Items.
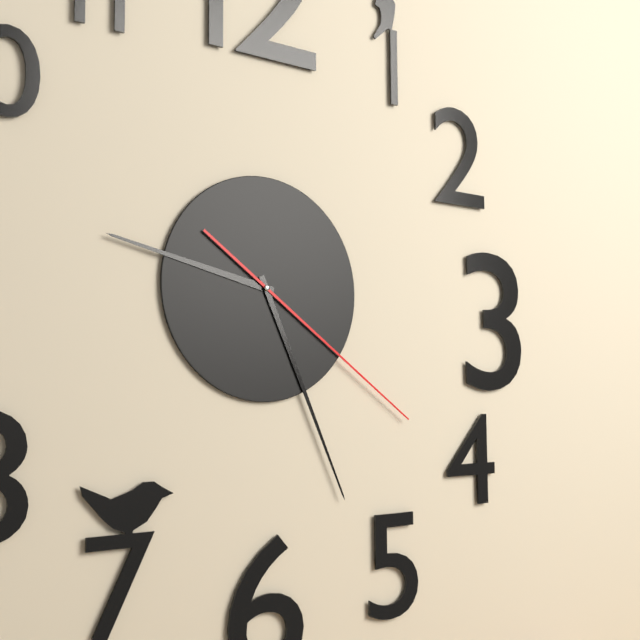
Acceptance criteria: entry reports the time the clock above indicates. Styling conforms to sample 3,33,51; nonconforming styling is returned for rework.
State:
9,26,21
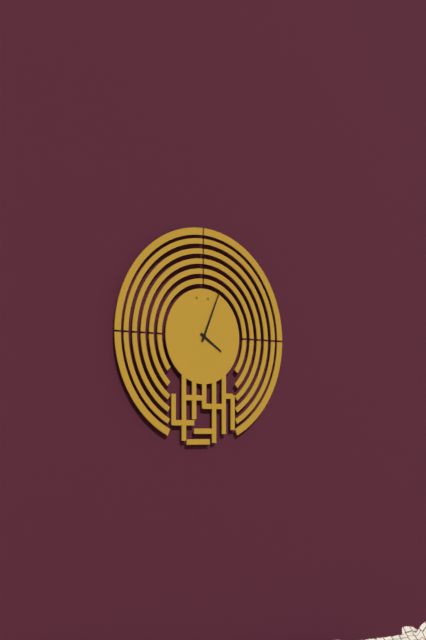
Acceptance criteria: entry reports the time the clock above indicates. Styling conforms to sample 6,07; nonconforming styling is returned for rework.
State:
4,04
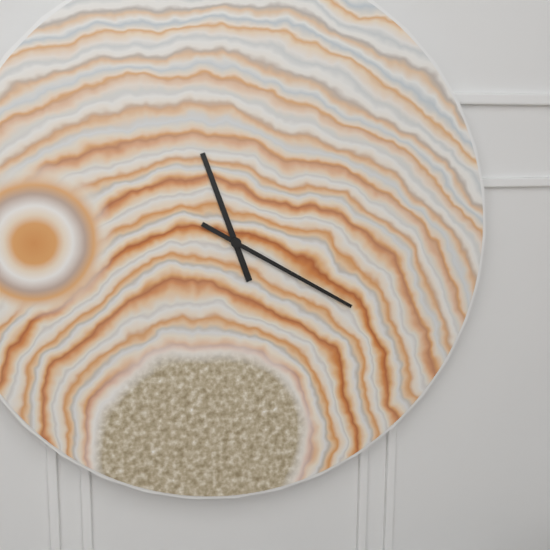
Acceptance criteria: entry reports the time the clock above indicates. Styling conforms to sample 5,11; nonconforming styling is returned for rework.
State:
11,20
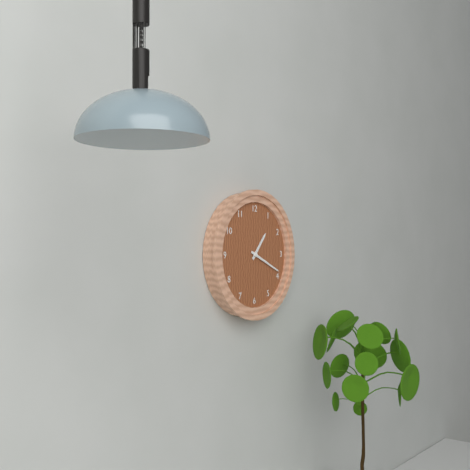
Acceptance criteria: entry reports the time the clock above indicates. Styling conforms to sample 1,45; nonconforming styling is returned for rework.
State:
1,19
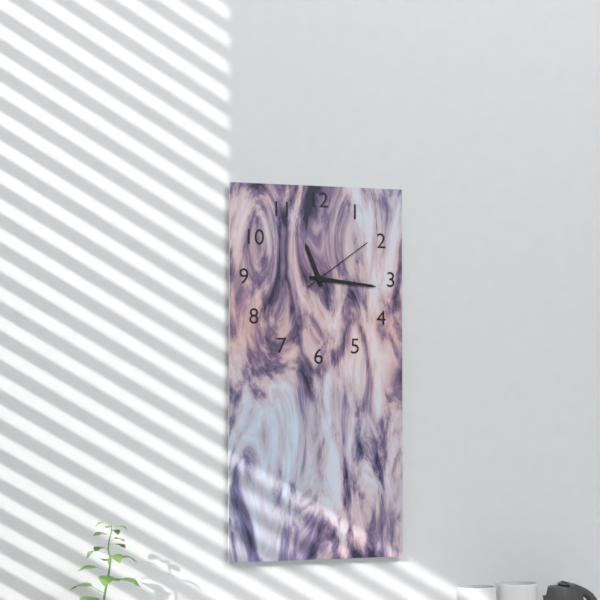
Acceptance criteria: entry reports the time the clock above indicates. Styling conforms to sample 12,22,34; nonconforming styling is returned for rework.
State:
11,16,09
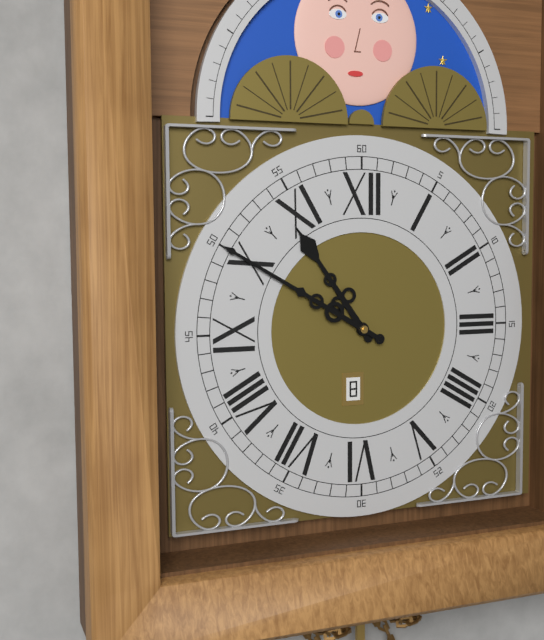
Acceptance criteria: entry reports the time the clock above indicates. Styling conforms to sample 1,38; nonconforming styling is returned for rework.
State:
10,50
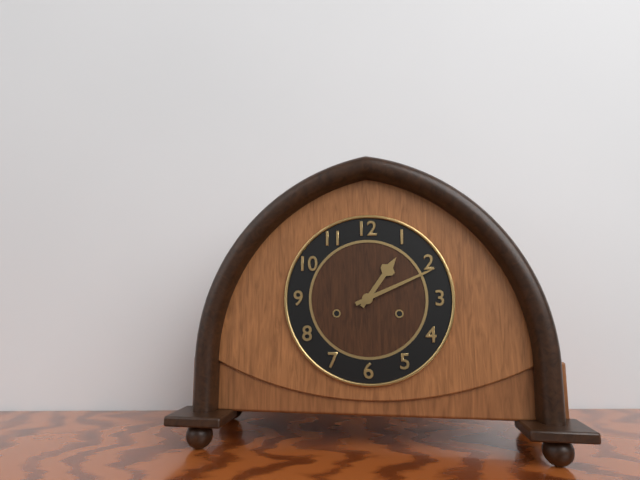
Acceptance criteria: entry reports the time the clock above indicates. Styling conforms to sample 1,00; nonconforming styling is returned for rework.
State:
1,11
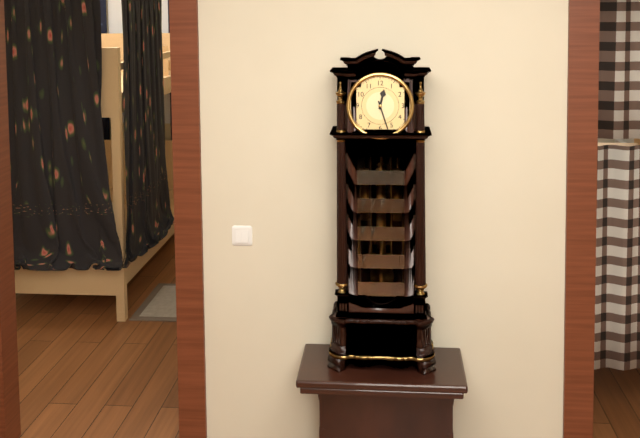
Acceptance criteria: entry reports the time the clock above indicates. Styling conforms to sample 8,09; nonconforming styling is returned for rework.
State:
12,27
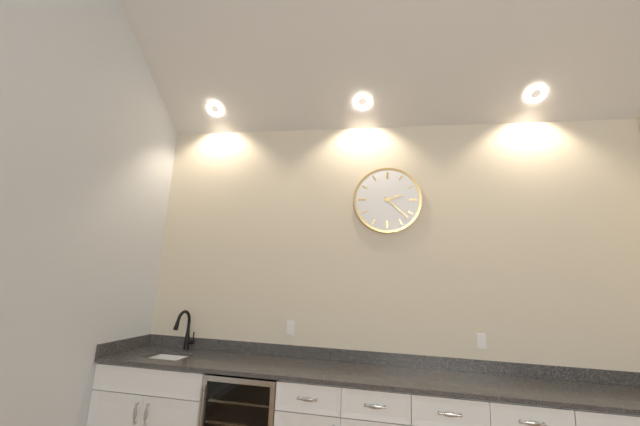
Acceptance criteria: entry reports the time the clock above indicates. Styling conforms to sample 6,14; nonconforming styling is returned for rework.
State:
2,22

Directions. Extract all the lines above word for word, leaving out the pictures.

Output for this task.
Acceptance criteria: entry reports the time the clock above indicates. Styling conforms to sample 3,33,51; nonconforming styling is returned for rework.
State:
9,26,21
Acceptance criteria: entry reports the time the clock above indicates. Styling conforms to sample 6,07; nonconforming styling is returned for rework.
State:
4,04
Acceptance criteria: entry reports the time the clock above indicates. Styling conforms to sample 5,11; nonconforming styling is returned for rework.
State:
11,20
Acceptance criteria: entry reports the time the clock above indicates. Styling conforms to sample 1,45; nonconforming styling is returned for rework.
State:
1,19
Acceptance criteria: entry reports the time the clock above indicates. Styling conforms to sample 12,22,34; nonconforming styling is returned for rework.
State:
11,16,09
Acceptance criteria: entry reports the time the clock above indicates. Styling conforms to sample 1,38; nonconforming styling is returned for rework.
State:
10,50
Acceptance criteria: entry reports the time the clock above indicates. Styling conforms to sample 1,00; nonconforming styling is returned for rework.
State:
1,11
Acceptance criteria: entry reports the time the clock above indicates. Styling conforms to sample 8,09; nonconforming styling is returned for rework.
State:
12,27
Acceptance criteria: entry reports the time the clock above indicates. Styling conforms to sample 6,14; nonconforming styling is returned for rework.
State:
2,22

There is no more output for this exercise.